“Unfortunately, we have come to the conclusion that at this state circumstances do not permit that an agreement could be reached during the Finnish Presidency”. This was the comment this morning from Finnish Foreign Minister Erkki Tuomioja on the state of the EU’s negotiations with Turkey to solve the dispute about the Cyprus issue - especially about the continued refusal of Turkey to allow Cyprus ships into Turkish ports. This is hardly good news - even though nobody had expected miracles during the weekend’s negotiations between the Finnish EU presidency and the foreign ministers from Turkey and Cyprus.
Hence, negotiations have de facto broken down, and it now looks close to impossible to reach any kind of deal before the EU summit on December 11. This leaves it to the Germans, who will take over the EU presidency as of January 1, to continue the negotiations - not a really promising outlook, considering German Chancellor Merkel’s sceptical attitude towards Turkish EU membership.
The coming days will be critical in the sense that we should get more comments from the parties involved in the negotiations and from other EU leaders. It will be especially interesting to follow the “blame game” and the extent to which the Turkish government will be blamed for the failure to reach an agreement. We do not yet expect a complete suspension of Turkish EU negotiations, but to us it is clear that the Turkish government is playing with fire and that the EU, at some point, will have to more directly threaten to suspend negotiations. However, the EU is well aware that such a strategy could backfire, especially as Turkey is entering an election year and nationalist sentiment is already running high, with support among the Turks for the EU clearly receding in recent months. For now it looks as if the chicken game continues, and none of the negotiating parties is willing to give up what they see as principle positions (see also our Flash Comment Turkey: The chicken game is on, November 21).
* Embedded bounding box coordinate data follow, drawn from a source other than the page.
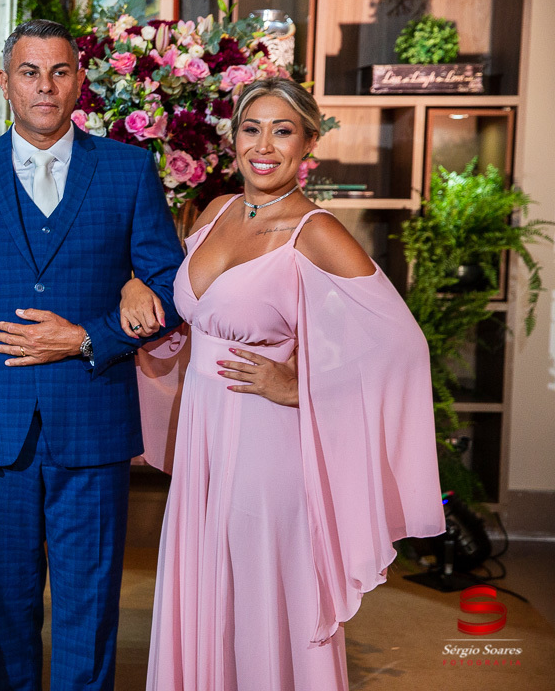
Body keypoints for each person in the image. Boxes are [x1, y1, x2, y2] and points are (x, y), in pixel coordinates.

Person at [132, 77, 445, 690]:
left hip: (266, 441)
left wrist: (300, 386)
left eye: (283, 131)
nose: (264, 146)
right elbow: (182, 303)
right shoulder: (217, 211)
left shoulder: (316, 231)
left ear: (308, 143)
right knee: (210, 585)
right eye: (252, 129)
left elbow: (403, 345)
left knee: (263, 590)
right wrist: (132, 285)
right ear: (233, 138)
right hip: (204, 438)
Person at [0, 19, 183, 691]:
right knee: (6, 612)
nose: (45, 86)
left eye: (60, 71)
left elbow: (171, 289)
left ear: (80, 82)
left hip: (92, 425)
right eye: (30, 72)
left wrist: (88, 336)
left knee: (89, 612)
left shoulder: (127, 170)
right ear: (5, 82)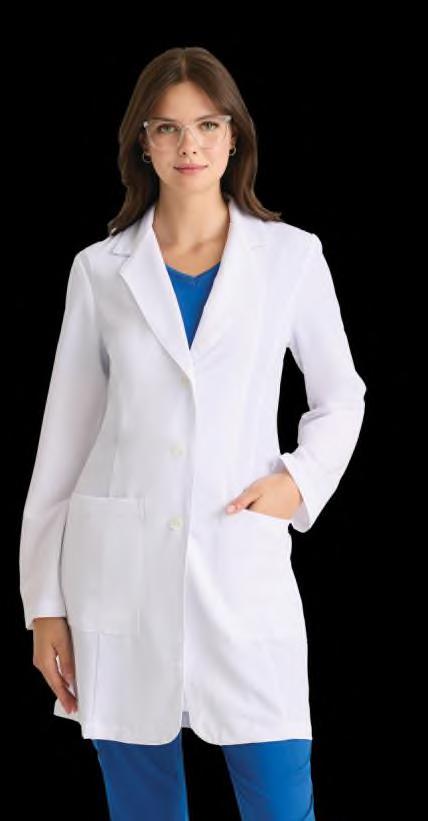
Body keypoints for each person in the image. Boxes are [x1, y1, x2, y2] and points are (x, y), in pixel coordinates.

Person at [20, 46, 366, 820]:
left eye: (208, 125)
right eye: (168, 128)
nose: (190, 146)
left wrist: (299, 480)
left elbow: (341, 396)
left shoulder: (290, 257)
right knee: (144, 807)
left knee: (280, 799)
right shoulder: (100, 271)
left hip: (242, 568)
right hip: (119, 578)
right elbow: (63, 444)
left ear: (233, 136)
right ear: (142, 142)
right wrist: (44, 604)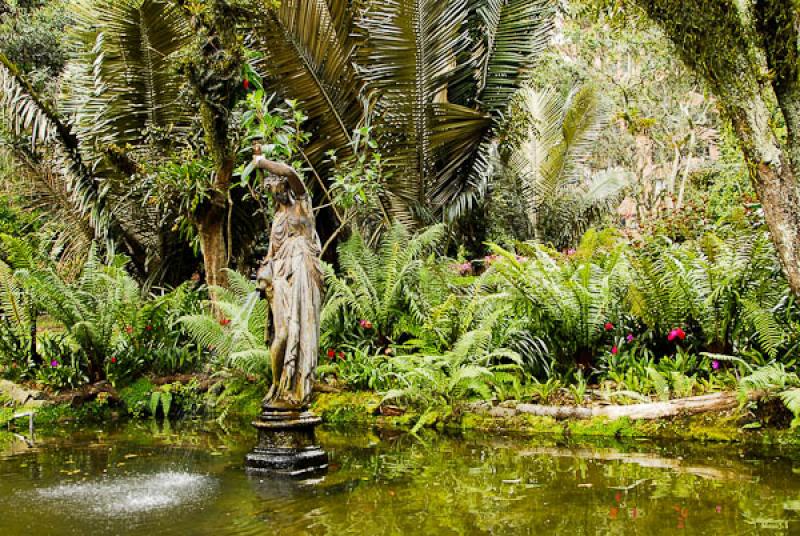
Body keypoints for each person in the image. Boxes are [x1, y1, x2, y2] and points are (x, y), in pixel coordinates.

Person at [253, 145, 323, 410]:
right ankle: (277, 382)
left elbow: (292, 171)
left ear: (286, 187)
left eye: (278, 188)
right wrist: (265, 275)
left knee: (301, 328)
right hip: (281, 278)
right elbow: (271, 253)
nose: (276, 195)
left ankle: (299, 385)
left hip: (304, 270)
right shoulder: (278, 219)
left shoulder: (302, 205)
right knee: (281, 334)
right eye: (272, 192)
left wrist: (262, 162)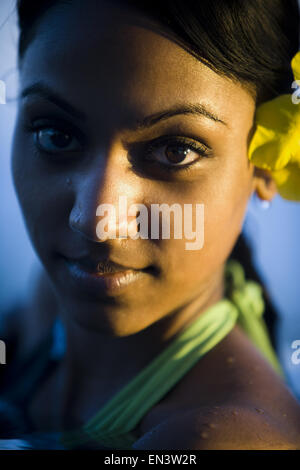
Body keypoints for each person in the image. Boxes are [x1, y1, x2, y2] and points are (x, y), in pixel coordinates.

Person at [1, 0, 300, 449]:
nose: (93, 222)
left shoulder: (221, 440)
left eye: (175, 151)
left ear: (268, 164)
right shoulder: (56, 299)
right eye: (57, 134)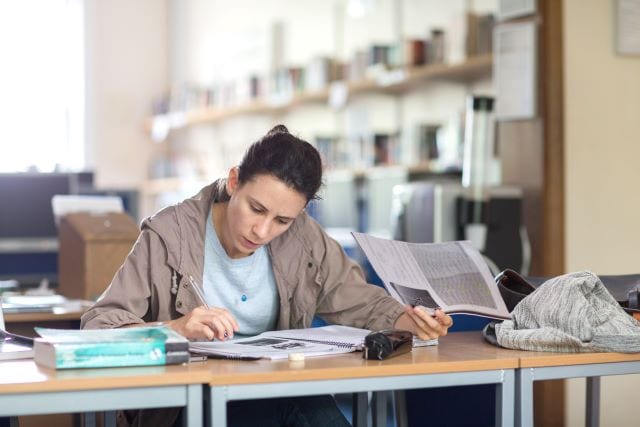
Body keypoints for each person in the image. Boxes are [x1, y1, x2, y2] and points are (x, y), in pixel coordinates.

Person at [81, 124, 453, 427]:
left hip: (275, 389)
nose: (261, 231)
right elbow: (96, 329)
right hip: (188, 404)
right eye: (255, 208)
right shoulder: (169, 234)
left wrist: (407, 319)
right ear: (233, 181)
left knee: (306, 408)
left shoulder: (304, 238)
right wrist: (176, 329)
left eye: (281, 220)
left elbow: (354, 296)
Market reaction to today’s negative news has been very moderate. This might be because the markets had priced in this outcome already. However, it is pretty hard to see any reason why the markets should celebrate this, and we continue to see a risk of more weakness in the Turkish markets towards the end of the year. Furthermore, global financial conditions have certainly become less supportive over the last week as US dollar weakening has accelerated. Hence, we continue to recommend reducing exposure to the Turkish FX and fixed income markets - especially for investors with overweight positions in the Turkish markets.
Note also that the Pope is visiting Turkey this week. During the weekend, we saw demonstrations in Turkey against the visit. We do not expect the Pope’s visit to be a market mover, but it might nonetheless be an issue to watch.